In an ideal world every CM would be able to cope with all varieties of children but in the real world our CM is a very good fit for our DD but was not in the end the best ever CM for our DS. We now have a very young and bouncy babysitter who picks him up that day and is very patient taking him to the park or playing cards with him at home. Our DD gets "granny time" with the CM and her grandchildren and everyone is happy, except possibly for our bank balance.

However our CM has only ever been professional in her descriptions of his behaviour and has mainly said how concerned she has been for DD. This has helped a lot to keep our relationship good.

drspouse · 03/11/2016 14:54

PS I agree about letting other parents know. We are very happy with our CM's care for our DD as a preschooler but would be straightforward in letting other parents know that we were hoping to use her after school but she's decided not to make herself available for that.

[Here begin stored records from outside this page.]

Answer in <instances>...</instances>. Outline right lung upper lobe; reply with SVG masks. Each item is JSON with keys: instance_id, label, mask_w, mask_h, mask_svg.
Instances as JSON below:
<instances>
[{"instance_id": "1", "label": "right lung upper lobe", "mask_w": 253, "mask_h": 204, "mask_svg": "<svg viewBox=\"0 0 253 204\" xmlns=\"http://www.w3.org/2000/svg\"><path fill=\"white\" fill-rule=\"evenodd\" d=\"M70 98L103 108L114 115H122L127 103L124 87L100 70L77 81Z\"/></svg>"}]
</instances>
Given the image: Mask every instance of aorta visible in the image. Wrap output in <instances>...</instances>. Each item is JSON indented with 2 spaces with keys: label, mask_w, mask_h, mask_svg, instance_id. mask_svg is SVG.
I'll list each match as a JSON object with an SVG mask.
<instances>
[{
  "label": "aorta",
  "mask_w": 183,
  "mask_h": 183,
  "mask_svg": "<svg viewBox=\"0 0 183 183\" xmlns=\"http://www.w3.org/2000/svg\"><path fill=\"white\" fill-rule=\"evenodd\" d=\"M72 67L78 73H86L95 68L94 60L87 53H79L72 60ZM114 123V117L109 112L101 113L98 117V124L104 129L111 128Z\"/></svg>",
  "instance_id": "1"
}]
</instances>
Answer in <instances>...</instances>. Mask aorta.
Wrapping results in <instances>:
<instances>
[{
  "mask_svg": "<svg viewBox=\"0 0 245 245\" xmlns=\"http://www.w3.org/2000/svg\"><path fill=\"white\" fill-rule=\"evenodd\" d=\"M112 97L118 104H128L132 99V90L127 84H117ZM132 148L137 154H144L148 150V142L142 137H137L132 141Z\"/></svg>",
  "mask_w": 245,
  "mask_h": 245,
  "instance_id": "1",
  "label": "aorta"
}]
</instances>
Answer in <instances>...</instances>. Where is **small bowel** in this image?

MakeItStopNeville · 03/11/2016 14:54

DC1 was the easiest baby on the planet. For me. Even my mum once admitted he was a different baby when I wasn't around and he got kicked out of nursery at 7 months because he just couldn't settle. It took me a while to get my head around as, with me, he was this contented happy little boy.

Personally, the posters demanding you give her a bad report are kind of jumping the gun as that's only something you can decide on. Without us knowing the other side of the story, we can't judge.

HRarehoundingme · 03/11/2016 15:00

There are some children that are harder to deal with than others. I have run a baby room as a nursery nurse and dealt with newborns/babies as a nanny but I have recently had to leave a temp job as I couldn't deal with the baby - extremely high needs, and it was in the best interests of the baby and myself. Baby just screamed continuously, couldn't be calmed/wouldn't be put up but didn't want to be held etc.

Maybe what you see in your baby is different to what a professional sees or can deal with. What's worse her telling you now or her struggling through and giving notice in a few weeks.

OVienna · 03/11/2016 15:01

I actually think some people have this idea that becoming a childminder is suitable work for them/easy to do when they're home looking after their own children.

I venture that they soon find out this is not the case and it's actually a very demanding job to do well, dealing with variously aged children, paperwork, inspections, managing home and family.

This woman doesn't have a clue - it's why she had space and the other ones in your area didn't.

You have had a lucky escape and whilst I would also be tempted to report, I don't know if it will get you very far.